TUSCALOOSA, Ala. -- Susan Fisher of Cartersville, Ga., a clinical psychology doctoral student at The University of Alabama, has received the Psychologists in Long Term Care (PLTC) Student Research Award.

Fisher was recognized for a project that focused on nursing home pain assessment. The project evaluated the relationship between pain assessments completed by certified nursing assistants and pain assessments completed by nursing homes to meet Medicaid regulatory guidelines.

Her project was the first of its kind to explore relationships between the certified nursing assistants and the nursing home-based pain reports completed by typical nursing home staff. The information gathered was also published in the Journal of the American Geriatrics Society in 2002.

Fisher has been working with Dr. Louis Burgio, UA distinguished research professor and director of the UA Center for Mental Health and Aging, since 1999 in her specialty area of geropsychology. Their work concerns improving pain assessment in long-term care facilities by designing objective procedures for obtaining self-report from dementia residents and by training certified nursing assistants on identification of behavioral pain cues.
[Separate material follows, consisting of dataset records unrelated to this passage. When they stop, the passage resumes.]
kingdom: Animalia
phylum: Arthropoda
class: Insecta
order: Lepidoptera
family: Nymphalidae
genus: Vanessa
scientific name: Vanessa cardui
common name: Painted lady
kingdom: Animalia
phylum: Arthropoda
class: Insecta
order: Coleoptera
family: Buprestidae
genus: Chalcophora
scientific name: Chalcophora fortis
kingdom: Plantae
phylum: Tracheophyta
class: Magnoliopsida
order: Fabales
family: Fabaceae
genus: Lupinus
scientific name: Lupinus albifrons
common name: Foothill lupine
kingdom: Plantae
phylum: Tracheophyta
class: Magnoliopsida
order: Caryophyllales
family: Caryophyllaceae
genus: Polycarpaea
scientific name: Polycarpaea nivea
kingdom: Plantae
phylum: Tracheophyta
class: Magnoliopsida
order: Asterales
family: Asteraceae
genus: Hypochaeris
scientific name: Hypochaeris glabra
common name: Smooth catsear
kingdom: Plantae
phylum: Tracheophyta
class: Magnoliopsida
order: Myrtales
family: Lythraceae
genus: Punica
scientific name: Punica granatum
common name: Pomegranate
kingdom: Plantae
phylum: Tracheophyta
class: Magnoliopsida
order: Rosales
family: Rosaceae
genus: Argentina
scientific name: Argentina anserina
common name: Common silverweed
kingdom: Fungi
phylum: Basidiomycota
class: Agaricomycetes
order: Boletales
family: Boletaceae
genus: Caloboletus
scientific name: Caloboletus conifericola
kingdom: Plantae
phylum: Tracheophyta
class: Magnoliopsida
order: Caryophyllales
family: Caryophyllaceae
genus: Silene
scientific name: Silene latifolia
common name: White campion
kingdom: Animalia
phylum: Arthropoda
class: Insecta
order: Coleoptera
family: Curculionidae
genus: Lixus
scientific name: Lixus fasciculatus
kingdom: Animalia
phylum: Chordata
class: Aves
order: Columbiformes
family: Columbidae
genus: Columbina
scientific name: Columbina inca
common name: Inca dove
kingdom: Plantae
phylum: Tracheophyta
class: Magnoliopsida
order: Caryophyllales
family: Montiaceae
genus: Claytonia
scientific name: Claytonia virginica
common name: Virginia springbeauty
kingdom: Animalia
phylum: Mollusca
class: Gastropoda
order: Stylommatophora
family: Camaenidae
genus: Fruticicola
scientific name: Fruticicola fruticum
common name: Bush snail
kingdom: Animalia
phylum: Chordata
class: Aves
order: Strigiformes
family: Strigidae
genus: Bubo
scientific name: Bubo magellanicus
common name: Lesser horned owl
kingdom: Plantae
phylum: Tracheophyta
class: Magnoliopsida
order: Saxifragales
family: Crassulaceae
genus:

“I’m proud and excited that UA’s graduate psychology program and the Center for Mental Health and Aging are getting national recognition considering that our Center is quite young and considering that we are only one of a few clinical psychology programs in the country with a well-defined aging emphasis,” said Fisher.

PLTC is a network of psychologists that seek to provide high quality mental health services in long-term care settings. The award is given to graduate and post-doctoral students who submit a project relevant to long-term care and geropsychology.

The award, a commemorative piece and $300 will be presented to Fisher in November 2005 at the Gerontological Society of America Annual Research Meeting in Washington, D.C.